Aim of the task — Report only the number of lines in this material that include "style".

Provided data —
>>>
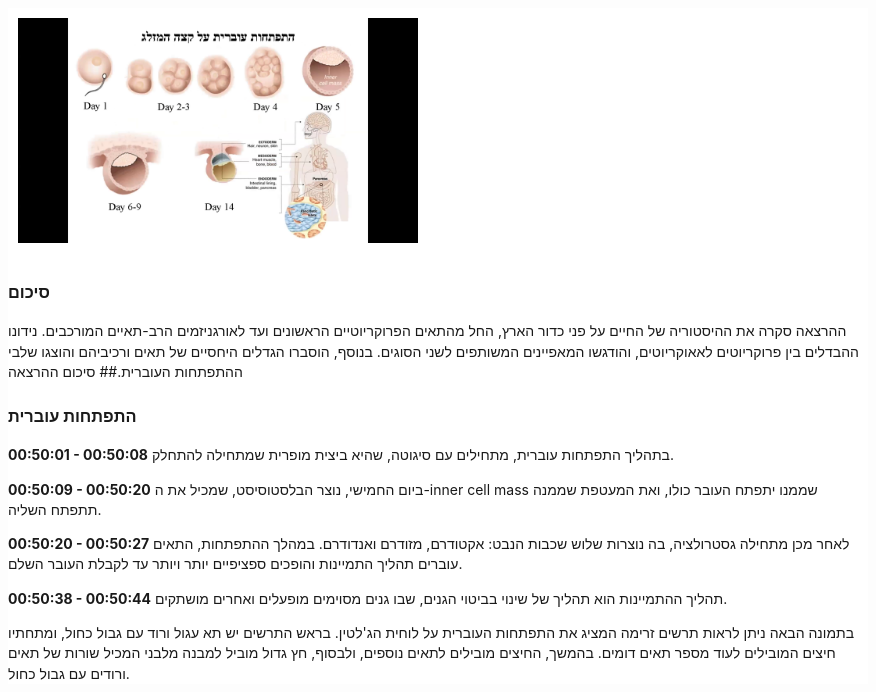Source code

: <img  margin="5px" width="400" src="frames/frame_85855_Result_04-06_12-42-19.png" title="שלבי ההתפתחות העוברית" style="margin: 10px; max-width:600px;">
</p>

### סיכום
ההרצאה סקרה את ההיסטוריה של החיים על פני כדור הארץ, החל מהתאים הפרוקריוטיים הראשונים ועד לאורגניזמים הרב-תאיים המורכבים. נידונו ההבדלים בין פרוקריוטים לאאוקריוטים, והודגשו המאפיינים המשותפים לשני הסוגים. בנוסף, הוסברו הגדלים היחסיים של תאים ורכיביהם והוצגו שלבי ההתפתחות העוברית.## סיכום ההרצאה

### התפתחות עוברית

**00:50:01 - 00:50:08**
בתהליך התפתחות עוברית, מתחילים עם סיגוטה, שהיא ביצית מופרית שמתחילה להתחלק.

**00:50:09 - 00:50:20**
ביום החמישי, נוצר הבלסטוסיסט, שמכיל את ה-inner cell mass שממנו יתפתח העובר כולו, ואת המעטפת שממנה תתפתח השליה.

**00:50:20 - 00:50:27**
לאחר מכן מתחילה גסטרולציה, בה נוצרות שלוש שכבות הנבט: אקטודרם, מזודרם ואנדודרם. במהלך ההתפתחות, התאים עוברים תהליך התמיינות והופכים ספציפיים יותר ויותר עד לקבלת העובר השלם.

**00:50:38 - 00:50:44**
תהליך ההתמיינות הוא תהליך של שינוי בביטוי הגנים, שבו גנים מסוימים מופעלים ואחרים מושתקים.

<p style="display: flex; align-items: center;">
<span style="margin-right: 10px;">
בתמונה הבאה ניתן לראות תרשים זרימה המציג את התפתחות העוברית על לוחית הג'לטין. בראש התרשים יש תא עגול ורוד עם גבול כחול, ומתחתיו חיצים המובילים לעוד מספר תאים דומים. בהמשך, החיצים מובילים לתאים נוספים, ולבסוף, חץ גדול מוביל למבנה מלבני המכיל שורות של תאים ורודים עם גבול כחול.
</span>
<<<
Answer box — 3